I bought myself a Canon ESO 400D a few months ago and love it to bits. But there seems to be a slight quirk. Because I work almost exclusively in manual, I find myself deliberately under-exposing pictures to get my desired results. If I go with the built-in metering system, it seems to be a touch washed out whereas underexposing seems to enhance both colours and shadows. It doesn't seem to be a white balance problem but, as I said earlier, I'm no expert. 

My question: - is this just me and my particular aesthetic requirement forcing me down this path or is there any known exposure problem with this camera? 

There is a lot I'm still learning about this camera so it's posible that I'm not using it to its best potential.


----------



## The Ace (Jul 28, 2008)

The pros always tweaked film speeds back in the day.

A common problem is including too much sky or another light source, but fundamentally no lightmeter is foolproof, despite what the manufacturers tell you, there will always be reflective surfaces, UV and other wavelengths to which the meter is over-sensitive and the only way around this is hard experience.

On the bright side, at least you aren't wasting reams of film the way we had to.


----------



## Foxbat (Jul 28, 2008)

Aah. I see.

Definitely would be an expensive business with film instead of digital


----------



## Overread (Jul 28, 2008)

Nothing wrong with that at all Foxbat - I also do very much the same. I find that during the greater (and brighter) part of the day underexposing perserves the colours and helps prevent blowouts from intense light - which you can't recover in editing as the detail is not recorded by the camera (even in RAW shooting).
The only times I change my practice is when it gets to evening or on an overcast day - then the meter on the camera becomes a little more reliable. Best thing though is to view the shots after right after shooting and set the display to show the histogram. check that the bars are in the middle areas and not bunched up at any one end - all to the right and there are black, undexposed areas - all to the left and there are white overexposed areas - you can then compensate based on these readings.

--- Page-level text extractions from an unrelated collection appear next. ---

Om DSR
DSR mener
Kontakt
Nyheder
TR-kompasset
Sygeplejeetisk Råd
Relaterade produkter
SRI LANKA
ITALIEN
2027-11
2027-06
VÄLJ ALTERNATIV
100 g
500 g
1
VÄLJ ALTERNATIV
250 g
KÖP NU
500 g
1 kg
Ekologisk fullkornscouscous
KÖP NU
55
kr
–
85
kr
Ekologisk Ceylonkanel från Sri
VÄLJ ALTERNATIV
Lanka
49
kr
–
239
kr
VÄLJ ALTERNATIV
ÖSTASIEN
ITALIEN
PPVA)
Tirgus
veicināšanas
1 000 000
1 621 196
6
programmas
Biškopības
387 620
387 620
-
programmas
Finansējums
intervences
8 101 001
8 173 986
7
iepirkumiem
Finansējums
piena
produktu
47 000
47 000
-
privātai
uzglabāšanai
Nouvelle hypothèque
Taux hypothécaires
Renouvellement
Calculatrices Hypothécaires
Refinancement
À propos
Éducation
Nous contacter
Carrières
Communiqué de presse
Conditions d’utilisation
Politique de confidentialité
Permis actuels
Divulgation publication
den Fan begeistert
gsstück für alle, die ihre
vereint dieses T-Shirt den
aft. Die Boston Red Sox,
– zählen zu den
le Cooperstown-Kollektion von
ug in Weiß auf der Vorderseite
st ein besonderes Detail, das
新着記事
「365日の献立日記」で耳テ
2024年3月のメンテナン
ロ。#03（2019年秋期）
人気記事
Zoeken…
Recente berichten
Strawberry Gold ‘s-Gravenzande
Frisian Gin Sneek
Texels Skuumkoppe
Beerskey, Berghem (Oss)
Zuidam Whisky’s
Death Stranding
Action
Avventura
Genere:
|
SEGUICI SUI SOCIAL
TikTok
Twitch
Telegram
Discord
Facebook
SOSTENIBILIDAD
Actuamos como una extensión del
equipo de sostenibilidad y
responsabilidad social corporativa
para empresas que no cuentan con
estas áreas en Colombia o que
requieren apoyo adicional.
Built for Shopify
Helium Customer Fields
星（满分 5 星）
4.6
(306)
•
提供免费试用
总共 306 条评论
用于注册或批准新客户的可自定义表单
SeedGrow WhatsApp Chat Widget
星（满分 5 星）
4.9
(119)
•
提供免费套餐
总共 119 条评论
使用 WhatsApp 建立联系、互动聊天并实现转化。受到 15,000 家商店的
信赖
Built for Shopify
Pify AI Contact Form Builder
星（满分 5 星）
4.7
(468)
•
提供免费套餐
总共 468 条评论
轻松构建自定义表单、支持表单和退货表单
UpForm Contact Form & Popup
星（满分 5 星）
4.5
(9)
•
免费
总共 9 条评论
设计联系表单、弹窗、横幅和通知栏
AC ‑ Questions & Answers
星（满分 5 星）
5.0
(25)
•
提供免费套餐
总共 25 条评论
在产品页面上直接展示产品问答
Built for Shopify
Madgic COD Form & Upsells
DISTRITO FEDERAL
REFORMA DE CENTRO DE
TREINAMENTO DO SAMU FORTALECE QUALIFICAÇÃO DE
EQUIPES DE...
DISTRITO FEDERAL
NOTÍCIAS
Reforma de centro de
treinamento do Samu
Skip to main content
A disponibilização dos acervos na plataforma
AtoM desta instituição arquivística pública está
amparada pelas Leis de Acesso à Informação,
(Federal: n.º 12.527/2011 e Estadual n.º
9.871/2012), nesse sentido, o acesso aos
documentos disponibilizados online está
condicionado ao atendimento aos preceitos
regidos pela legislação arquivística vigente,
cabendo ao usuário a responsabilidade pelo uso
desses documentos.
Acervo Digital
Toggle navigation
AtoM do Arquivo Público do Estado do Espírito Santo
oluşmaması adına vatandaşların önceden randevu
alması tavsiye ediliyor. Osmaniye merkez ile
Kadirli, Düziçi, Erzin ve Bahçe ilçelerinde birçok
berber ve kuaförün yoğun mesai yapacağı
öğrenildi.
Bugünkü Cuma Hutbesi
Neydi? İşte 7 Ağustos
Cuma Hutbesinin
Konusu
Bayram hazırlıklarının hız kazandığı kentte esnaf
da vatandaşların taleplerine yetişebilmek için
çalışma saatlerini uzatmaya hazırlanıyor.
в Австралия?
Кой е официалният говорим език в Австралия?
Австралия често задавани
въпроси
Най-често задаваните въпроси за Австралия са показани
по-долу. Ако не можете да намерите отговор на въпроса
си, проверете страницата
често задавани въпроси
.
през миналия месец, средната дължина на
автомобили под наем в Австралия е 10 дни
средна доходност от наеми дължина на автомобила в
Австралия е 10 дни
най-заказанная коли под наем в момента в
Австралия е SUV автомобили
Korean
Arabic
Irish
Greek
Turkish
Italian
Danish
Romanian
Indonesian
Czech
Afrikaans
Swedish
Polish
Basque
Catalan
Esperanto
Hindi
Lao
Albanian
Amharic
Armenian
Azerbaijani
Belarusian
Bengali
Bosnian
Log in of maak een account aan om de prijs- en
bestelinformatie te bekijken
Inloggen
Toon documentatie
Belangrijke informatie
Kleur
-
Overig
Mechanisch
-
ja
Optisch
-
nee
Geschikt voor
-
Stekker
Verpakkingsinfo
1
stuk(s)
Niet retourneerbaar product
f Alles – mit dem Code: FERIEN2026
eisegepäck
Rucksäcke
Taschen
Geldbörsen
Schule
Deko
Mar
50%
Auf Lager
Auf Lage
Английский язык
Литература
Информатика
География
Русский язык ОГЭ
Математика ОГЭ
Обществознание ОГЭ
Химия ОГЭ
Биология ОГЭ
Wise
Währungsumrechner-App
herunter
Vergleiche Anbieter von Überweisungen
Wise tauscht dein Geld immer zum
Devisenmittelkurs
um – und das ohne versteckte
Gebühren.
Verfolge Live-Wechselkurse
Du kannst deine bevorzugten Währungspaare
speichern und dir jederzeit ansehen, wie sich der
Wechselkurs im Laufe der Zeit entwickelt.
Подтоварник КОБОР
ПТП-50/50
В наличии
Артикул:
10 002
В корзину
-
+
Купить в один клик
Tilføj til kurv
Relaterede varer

Of course there are times when you want a darker or brighter shot as well so don't limit yourself.

As for saving washed out colours when you edit the shots (in whatever program you use) perform an auto levels edit - its something I tend to do all the time and nearly every time it helps give photos that extra punch in colours -


----------



## Foxbat (Jul 28, 2008)

Thanks for the info. I must admit I don't use the histogram as much as I should on the camera. It's sometimes difficult to see the LCD screen in sunlight but I guess I should persevere. I wonder if you can get some kind of glare hood or polarising  attachment to make the screen easier to see in bright light?

I have found (as you say) that there are limitations even to RAW but the software I am using seems to help a lot (Photoshop Elements 6).


----------



## Overread (Jul 28, 2008)

I think there are some attachments you can get that will shade the LCD screen and there might also be some covers to attach over the top as well - though these might then cause night-time reading to be a little more tricky.
Also some links to help you with editing

A good series of articles which cover both editing and shooting aspects = good reading
Ron Bigelow Articles

a free and simple to add layermask for elements - a very important and versatil tool
Free Layer Mask Tool for Photoshop Elements (Win/Mac Any Version)


----------



## Foxbat (Jul 28, 2008)

Many thanks for the links


----------



## AE35Unit (Oct 13, 2008)

Modern cameras are fabulously efficient but they're not intelligent,and if there's a predominantly bright or dark area in the scene that going to influence the meter,either under or over exposing. Plus in many cameras when manual is selected it turns off the multi pattern matrix metering system and uses the old fashioned centre weighted instead-I know my panasonic does,not sure about the canon.


----------